Between them, as their characters become accustomed to one another, Rossi and Stuart are required to run through every emotion from anger to zeal. The absent father repeatedly swells with simultaneous embarrassment, love, sorrow and remorse, never more so than when watching his son’s twisted frame being put through its paces by a no-nonsense German physiotherapist whose barking manner puts one in mind of Ilsa and the classic heroines of soft Nazi porn. Primarily though, The Keys To The House is a poignant study of frustrations. Just as Paolo struggles with awkward adolescence, a learning deficit and limited physicality, so too does his newfound dad.
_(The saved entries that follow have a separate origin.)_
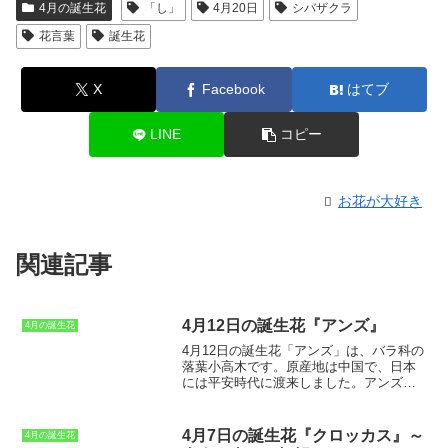
4月の誕生花
「し」
4月20日
シバザクラ
花言葉
誕生花
X
Facebook
はてブ
LINE
コピー
お花が大好き
関連記事
4月12日の誕生花『アンズ』
4月の誕生花
4月12日の誕生花「アンズ」
は、バラ科の
落葉小高木です。原産地は中国で、日本
には平安時代に渡来しました。アンズの
花は、3～4月に咲きます。花色は白、ピ
ンク、紅などがあり、花弁は5枚です。花
の直径は約2～3cmと小さく、一つの枝に
4月7日の誕生花『クロッカス』～
4月の誕生花
10～20個の花が固まって咲きます。アン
The script, by The Best Of Youth co-writers, Sandro Petraglia and Stephano Rulli, closely attends to the difficulties faced by caregivers with startling honesty, particularly when Gianni is befriended by Nicole (Charlotte Rampling - is any European male ever safe?), a woman who has sat by her severely handicapped daughter’s bedside for some twenty years. “This is mothers’ dirty work,” she tells Gianni. “The fathers can’t take it.”
Mr. Amelio’s moving, unaffected approach compares favourably with that of fellow-countryman, Nanni Moretti and barring an inexplicable subplot that plays like a broadcast on behalf of the Scandinavian Tourist Authorities, The Keys To The House never feels less than authentic.
Running Time 111mins. Cert IFI members. Opens April 22nd.